About this task: In the data below, locate each line with the word "dataeve" and list it.

Materials provided:

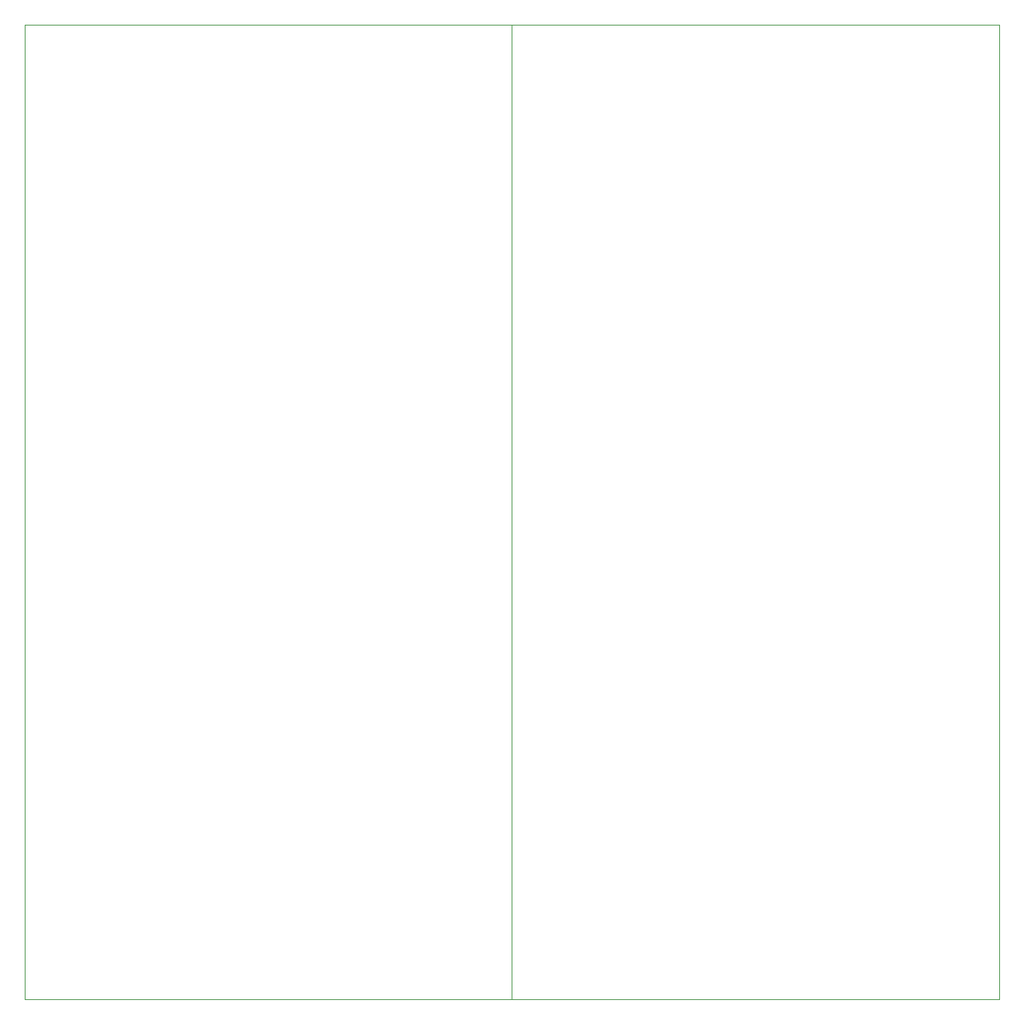
<source format=gbr>
%TF.GenerationSoftware,KiCad,Pcbnew,7.0.10*%
%TF.CreationDate,2024-04-12T22:07:13+02:00*%
%TF.ProjectId,L235-Analog-Processor,4c323335-2d41-46e6-916c-6f672d50726f,rev?*%
%TF.SameCoordinates,Original*%
%TF.FileFunction,Profile,NP*%
%FSLAX46Y46*%
G04 Gerber Fmt 4.6, Leading zero omitted, Abs format (unit mm)*
G04 Created by KiCad (PCBNEW 7.0.10) date 2024-04-12 22:07:13*
%MOMM*%
%LPD*%
G01*
G04 APERTURE LIST*
%TA.AperFunction,Profile*%
%ADD10C,0.100000*%
%TD*%
G04 APERTURE END LIST*
D10*
X122650000Y-29750000D02*
X232650000Y-29750000D01*
X232650000Y-139750000D01*
X122650000Y-139750000D01*
X122650000Y-29750000D01*
X177600000Y-139750000D02*
X177600000Y-29750000D01*
M02*

</source>
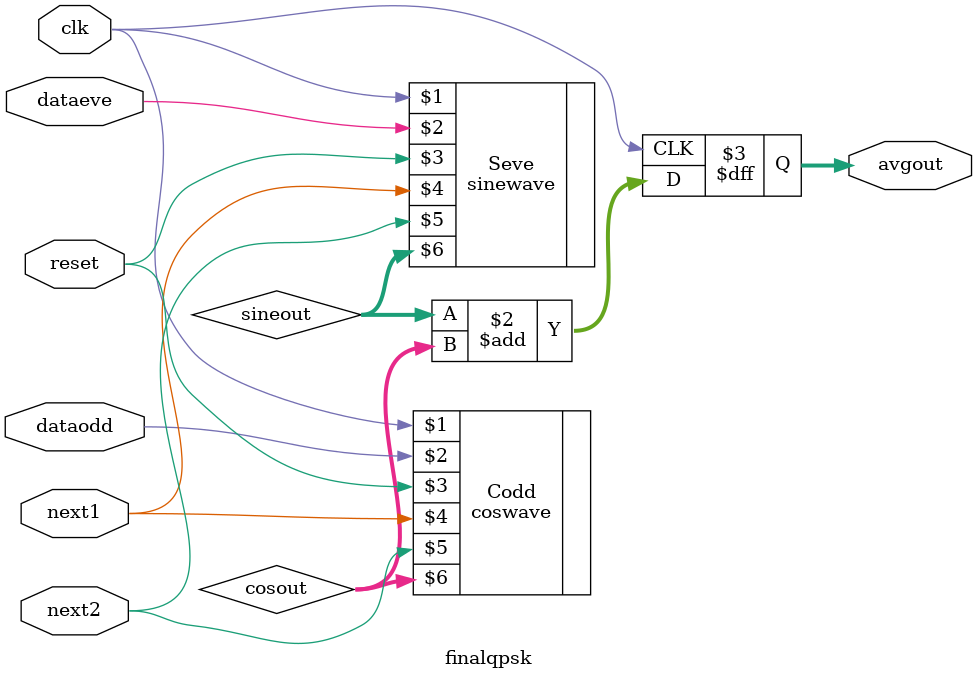
<source format=v>
module finalqpsk(
    input clk,dataeve,dataodd,reset,next1,next2,
    output reg [7:0]avgout
    );
    wire [7:0]sineout,cosout;
    sinewave Seve(clk,dataeve,reset,next1,next2,sineout);
    coswave Codd(clk,dataodd,reset,next1,next2,cosout);
    always @(posedge clk)
    begin
        avgout=(sineout+cosout);
    end
endmodule

</source>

Answer area:
    input clk,dataeve,dataodd,reset,next1,next2,
    sinewave Seve(clk,dataeve,reset,next1,next2,sineout);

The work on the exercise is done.